---- TEXT

The one million club
Nearly 600,000 SMSFs run by more than 1.1 million trustees control more than $650 billion in total assets, as at 31 December 2016. A more impressive statistic is that as at 31 December 2016, SMSF trustees control around a third of all superannuation money (32.4%) held by Australians in both APRA-regulated super funds and self-managed super funds. In 2004, SMSFs controlled only 20% of all superannuation money.
A fascinating aspect of this growth in SMSFs is that the investment behavior of the 1.1 million-plus SMSF trustees is capable of influencing investment markets. According to one investment expert, the desire by SMSF trustees for shares paying franked dividends is driving up the prices of high yield shares, such as bank stocks (despite the recent volatility), while another expert claims the SMSF love affair with companies that pay franked dividends is putting the long-term income of SMSF members at risk as companies review dividend policies, and in turn, SMSF trustees are inadvertently creating higher-risk investment portfolios. Other experts are urging SMSF trustees to invest in overseas investments, while some politicians are eyeing SMSFs as a source of funding for major infrastructure projects.
Another recent example of the clout of SMSF trustees is the interest in SMSF property investment by the professionals in the property market. Due to relaxed borrowing rules (introduced in 2007) and to the ever-growing SMSF fund balances, now averaging more than $1.1 million; estate agents, property developers and banks believe there is money to be made by promoting property, using gearing, to SMSF trustees.
Although the average SMSF balance is more than $1.1 million, the average SMSF account balance is now roughly $594,000 (based on December 2016 figures of $653.8 billion in SMSF assets and dividing this amount by an estimated 1.1 million SMSF members). The higher-than-industry-average account balances reflect the much older profile of SMSF members, and the need to have substantial assets to justify the cost of running a SMSF.
What should you invest your SMSF in?
Having access to a broader range of investments is often cited as a reason for starting an SMSF. Through a self-managed super fund, you can invest in the usual investments such as shares, term deposits, managed funds and property. You can also hold alternative assets such as antiques and artwork in a self-managed super fund.
The ability to choose your own shares may have been a driver for setting up an SMSF, but unless you have a lot of money to invest, you are unlikely to be as diversified as a fund manager, who has the advantage of using pooled funds to buy a broad range of shares.
Some people use their SMSF to invest in property. For information on the rules around property investment within super and the costs involved go to ASIC’s SMSFs and property web page.
Many SMSFs hold collectibles such as artwork, jewellery, antiques, coins, stamps, vintage cars and wine. There are very strict rules on holding these assets in your self-managed super fund.
You can understand your SMSF can be invested in a variety of assets including property and shares. But are you wondering if you are allowed to invest in about smaller personal assets like artwork, wine, war medals, collectibles and boats?

--------

◆ PROBLEM STATEMENT: According to the text on self-managed super funds, what share of all superannuation money did SMSFs control in 2004?

---- INFORMATION SHOWN

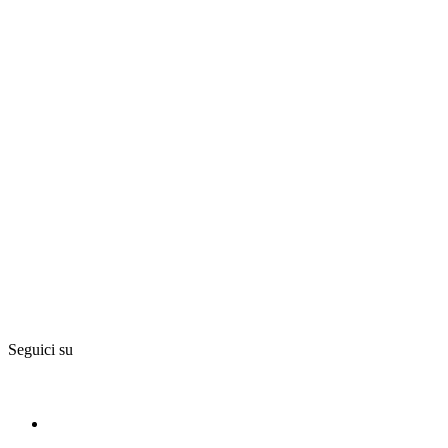
Seguici su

--------

◆ EXERCISE ANSWER: Only 20%.